勝敗はおろか、生死の権利を握っているプレシアが動揺している。


「必死に足掻く貴方の執念は見事だったけど、もう逃げる事も出来ないのよ。
私が魔法を放てば、貴方は容易く死ぬ」


 彼女の言い分は正しい。

頑張ってはみたが、やはり強者と弱者の差は大きかった。

骨の髄まで染み込んで来る死の予感に、俺はそれでも屈さない。

愛や正義ではない。

そんなものは、生まれた時から捨てている。

今まで出逢った全ての人達と、俺は約束した。

与えられた月村の血に、癒してくれた那美の魂に誓った。


もう、間違えたりしない。


「お前は無理だよ」

「……願いを叶えるのに、貴方が必要だから? 甘いわね。
非殺傷設定で撃てば、どれほどの苦痛を与えようと貴方は死なない。
殺さずとも、貴方を陥落させられるわ。

約束を守らないのなら、洗脳してでも願いを叶えてもらう」


 せせら笑う。

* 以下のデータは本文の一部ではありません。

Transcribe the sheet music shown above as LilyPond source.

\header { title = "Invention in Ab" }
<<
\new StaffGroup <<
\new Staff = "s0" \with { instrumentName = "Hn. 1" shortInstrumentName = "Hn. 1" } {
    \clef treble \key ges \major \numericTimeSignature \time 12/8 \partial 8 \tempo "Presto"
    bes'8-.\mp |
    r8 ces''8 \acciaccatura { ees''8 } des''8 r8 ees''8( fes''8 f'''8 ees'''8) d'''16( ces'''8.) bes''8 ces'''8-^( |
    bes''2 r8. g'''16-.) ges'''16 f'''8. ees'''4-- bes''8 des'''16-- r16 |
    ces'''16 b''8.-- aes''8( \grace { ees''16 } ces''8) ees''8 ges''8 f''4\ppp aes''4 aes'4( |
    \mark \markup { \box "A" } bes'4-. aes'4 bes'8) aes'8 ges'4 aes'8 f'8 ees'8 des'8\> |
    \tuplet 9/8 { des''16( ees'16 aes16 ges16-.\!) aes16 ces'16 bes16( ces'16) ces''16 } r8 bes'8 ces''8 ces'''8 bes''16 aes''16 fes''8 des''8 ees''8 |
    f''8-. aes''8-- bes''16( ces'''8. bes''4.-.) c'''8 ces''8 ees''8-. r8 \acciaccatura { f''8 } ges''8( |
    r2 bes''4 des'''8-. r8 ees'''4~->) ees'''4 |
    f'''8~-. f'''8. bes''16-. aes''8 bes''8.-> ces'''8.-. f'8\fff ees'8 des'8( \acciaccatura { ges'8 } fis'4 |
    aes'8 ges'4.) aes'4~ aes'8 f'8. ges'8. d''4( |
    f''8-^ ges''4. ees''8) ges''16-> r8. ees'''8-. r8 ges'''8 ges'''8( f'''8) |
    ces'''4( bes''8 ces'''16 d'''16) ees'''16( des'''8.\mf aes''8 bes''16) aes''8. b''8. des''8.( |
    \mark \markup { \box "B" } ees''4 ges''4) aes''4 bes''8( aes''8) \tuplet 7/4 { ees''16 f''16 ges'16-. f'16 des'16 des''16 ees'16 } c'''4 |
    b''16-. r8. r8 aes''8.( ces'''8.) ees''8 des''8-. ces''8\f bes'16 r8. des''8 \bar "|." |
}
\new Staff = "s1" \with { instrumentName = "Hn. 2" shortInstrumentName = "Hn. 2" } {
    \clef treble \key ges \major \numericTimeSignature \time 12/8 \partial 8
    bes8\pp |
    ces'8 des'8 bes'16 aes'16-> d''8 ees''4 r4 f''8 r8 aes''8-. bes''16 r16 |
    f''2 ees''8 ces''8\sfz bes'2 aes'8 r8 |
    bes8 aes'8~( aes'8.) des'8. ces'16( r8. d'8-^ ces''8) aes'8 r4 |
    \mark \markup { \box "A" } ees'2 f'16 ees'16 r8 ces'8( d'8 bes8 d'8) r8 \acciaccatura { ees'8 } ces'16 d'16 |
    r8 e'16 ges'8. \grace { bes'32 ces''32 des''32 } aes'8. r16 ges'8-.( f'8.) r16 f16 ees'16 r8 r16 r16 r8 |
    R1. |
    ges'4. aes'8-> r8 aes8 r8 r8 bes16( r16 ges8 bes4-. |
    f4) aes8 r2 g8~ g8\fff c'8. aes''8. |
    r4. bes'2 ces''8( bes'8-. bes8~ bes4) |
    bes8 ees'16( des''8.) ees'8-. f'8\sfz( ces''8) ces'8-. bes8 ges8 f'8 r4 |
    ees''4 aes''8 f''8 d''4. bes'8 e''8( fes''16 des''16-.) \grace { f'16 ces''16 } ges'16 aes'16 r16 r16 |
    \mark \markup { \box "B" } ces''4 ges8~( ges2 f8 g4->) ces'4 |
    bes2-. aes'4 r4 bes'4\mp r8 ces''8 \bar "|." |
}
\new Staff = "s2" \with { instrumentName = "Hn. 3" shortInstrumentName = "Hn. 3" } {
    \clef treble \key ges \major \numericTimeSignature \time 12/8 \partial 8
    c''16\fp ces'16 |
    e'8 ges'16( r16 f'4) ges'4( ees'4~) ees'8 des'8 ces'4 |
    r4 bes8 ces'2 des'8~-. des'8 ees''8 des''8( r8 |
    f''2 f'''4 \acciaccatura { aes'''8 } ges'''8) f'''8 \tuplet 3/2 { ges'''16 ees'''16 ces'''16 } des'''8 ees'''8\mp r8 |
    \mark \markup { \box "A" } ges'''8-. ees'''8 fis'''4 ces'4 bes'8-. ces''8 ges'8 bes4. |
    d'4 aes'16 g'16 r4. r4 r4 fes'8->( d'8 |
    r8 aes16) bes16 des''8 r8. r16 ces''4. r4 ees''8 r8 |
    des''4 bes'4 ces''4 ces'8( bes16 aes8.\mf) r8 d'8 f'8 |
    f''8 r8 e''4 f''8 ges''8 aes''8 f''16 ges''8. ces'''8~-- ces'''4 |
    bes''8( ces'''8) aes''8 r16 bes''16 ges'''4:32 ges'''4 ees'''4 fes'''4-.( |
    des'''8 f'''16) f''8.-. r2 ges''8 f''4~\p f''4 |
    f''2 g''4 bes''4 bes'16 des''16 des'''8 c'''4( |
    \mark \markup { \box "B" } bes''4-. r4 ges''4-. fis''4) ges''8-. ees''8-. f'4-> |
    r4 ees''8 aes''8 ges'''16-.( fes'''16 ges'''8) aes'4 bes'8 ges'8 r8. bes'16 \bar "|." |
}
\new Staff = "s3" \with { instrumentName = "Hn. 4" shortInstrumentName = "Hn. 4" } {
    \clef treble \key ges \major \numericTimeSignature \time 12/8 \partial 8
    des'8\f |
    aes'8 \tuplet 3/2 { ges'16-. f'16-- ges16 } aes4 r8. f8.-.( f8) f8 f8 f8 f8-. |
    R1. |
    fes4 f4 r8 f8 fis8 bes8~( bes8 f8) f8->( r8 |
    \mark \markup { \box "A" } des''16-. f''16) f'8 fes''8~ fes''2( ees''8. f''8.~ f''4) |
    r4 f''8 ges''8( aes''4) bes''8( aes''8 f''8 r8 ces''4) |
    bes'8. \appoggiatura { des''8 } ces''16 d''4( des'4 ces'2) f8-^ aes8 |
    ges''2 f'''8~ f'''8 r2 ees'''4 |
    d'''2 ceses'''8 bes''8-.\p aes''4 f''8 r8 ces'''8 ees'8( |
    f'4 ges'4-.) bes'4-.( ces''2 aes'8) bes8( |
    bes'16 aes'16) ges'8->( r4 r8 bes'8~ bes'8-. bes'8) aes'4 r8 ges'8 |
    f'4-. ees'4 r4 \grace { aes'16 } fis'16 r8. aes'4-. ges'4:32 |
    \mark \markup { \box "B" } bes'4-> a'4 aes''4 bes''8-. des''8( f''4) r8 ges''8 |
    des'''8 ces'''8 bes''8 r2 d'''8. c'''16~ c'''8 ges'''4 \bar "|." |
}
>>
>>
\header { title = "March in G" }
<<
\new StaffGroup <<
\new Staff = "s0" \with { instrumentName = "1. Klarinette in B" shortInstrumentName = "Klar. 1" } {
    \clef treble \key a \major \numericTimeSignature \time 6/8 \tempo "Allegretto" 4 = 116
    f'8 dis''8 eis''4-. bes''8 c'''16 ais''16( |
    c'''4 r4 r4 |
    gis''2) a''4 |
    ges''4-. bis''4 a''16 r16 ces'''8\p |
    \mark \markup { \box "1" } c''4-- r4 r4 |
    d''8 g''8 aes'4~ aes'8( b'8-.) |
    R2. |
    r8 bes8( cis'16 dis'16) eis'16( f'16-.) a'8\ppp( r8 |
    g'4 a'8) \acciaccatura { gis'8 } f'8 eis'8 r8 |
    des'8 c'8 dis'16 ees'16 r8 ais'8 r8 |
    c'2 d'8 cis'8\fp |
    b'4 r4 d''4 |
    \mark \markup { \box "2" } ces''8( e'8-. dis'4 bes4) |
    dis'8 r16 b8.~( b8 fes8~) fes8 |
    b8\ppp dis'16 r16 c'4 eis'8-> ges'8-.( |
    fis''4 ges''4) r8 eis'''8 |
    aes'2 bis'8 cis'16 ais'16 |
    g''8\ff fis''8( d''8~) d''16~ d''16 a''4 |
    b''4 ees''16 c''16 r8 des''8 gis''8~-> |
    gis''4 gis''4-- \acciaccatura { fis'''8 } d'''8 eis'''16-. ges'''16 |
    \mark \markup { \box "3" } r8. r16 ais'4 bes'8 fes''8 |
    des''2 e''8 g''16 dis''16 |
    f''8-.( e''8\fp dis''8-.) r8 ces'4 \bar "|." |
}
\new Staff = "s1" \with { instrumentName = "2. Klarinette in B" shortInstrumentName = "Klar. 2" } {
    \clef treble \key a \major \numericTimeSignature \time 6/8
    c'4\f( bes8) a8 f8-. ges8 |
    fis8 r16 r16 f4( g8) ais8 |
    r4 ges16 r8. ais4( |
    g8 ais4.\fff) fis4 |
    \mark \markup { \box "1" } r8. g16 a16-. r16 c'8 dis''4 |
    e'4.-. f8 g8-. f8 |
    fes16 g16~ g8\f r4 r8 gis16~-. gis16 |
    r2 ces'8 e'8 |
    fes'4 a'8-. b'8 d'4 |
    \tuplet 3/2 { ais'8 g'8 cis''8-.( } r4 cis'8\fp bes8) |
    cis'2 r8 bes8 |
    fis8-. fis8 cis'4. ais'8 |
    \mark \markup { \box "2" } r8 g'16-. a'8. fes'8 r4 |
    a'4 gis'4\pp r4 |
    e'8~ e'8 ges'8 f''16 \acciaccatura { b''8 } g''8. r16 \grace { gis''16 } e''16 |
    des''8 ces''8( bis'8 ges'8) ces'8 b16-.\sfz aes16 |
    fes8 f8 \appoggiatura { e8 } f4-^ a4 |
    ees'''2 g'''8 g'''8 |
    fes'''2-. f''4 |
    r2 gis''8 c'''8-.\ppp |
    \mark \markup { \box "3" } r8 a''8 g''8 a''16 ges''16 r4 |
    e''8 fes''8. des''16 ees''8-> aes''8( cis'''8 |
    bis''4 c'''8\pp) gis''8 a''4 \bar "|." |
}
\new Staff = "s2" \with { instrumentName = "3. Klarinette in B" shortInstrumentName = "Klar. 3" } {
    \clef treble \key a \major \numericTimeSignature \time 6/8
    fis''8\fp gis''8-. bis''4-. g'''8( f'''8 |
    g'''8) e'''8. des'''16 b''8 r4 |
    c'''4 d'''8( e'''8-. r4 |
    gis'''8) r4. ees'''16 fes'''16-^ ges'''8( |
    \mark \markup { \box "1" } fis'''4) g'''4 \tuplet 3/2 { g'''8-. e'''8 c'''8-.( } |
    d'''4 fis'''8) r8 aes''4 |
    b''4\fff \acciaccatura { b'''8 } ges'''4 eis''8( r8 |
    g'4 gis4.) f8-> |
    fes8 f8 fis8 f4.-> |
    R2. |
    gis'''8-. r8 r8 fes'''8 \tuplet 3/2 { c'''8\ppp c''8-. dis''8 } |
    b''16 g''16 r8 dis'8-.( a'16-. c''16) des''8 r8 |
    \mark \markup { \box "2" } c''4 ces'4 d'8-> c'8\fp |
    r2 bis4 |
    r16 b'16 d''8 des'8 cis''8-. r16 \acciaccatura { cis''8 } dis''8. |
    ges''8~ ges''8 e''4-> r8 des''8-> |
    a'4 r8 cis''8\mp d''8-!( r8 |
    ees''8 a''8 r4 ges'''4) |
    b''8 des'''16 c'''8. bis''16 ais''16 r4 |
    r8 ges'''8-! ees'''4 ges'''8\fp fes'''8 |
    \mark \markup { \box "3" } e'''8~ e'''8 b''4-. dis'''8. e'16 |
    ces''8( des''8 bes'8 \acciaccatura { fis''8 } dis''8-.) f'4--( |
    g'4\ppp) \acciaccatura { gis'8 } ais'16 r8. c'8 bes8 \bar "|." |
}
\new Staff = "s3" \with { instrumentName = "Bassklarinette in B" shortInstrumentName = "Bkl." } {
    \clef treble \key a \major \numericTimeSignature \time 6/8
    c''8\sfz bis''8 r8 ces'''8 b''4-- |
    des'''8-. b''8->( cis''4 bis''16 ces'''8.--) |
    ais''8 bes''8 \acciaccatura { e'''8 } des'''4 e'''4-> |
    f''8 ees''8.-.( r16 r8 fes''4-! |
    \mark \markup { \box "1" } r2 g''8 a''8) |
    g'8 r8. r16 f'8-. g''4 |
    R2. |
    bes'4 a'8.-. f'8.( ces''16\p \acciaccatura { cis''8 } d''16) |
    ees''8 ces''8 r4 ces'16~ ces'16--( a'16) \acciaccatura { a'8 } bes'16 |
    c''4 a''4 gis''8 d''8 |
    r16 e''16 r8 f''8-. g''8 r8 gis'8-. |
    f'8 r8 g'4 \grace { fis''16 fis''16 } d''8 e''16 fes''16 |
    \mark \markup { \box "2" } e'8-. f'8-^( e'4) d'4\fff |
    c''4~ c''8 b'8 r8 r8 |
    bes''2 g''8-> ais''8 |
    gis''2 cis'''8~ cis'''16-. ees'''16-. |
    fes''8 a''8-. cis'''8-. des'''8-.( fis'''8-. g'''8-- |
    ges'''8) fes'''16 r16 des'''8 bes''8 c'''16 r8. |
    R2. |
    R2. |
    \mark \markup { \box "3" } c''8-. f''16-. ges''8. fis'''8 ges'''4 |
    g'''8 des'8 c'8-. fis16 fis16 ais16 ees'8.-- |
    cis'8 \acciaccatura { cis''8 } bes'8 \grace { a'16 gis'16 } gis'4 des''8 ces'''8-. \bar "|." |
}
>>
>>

見当違いも甚だしい。

勝負の前提を間違えてるよ、お前は。

俺は諦めない、屈さない――負けない。

相手が負けを認めない限り、この戦いは終わらない。


勝負を決するには、相手の心を折る――相手の願いを壊す、それだけ。


「言っただろう。
魔法で身体を壊せても、洗脳で心を壊せても――俺の魂は砕けない。
死者を蘇らせようとするアンタなら、この意味が分かるはずだ。

俺は死んでも、あんたの前に立ち塞がる。

死体になっても、幽霊になっても、てめえに間違えていると叫び続ける!!」

「うっ、くぅぅ……や、やめて、もう……」



「世界は滅ぼせても、俺一人滅ぼせないのかぁぁぁぁぁ!!」



「あ、あぁぁぁぁぁぁぁぁぁアアアアアアアアーーーーーーー!!!」


 自分が犯してきた事、これから起こそうとした悲劇の重さ。

自分と同じ人間・・・・・・・に指摘されて、深い業が魔女の心を切り裂いた。

胸の奥から湧き出た狂気は力となって――無防備な俺の胸板に直撃。

胸を蹂躙するような熱い痛みが、灼熱となって俺の口から迸る。


「……ぁぁ、ああ……」


 派手に吐血して倒れた俺を見下ろして、プレシアは魔女の杖を落とした。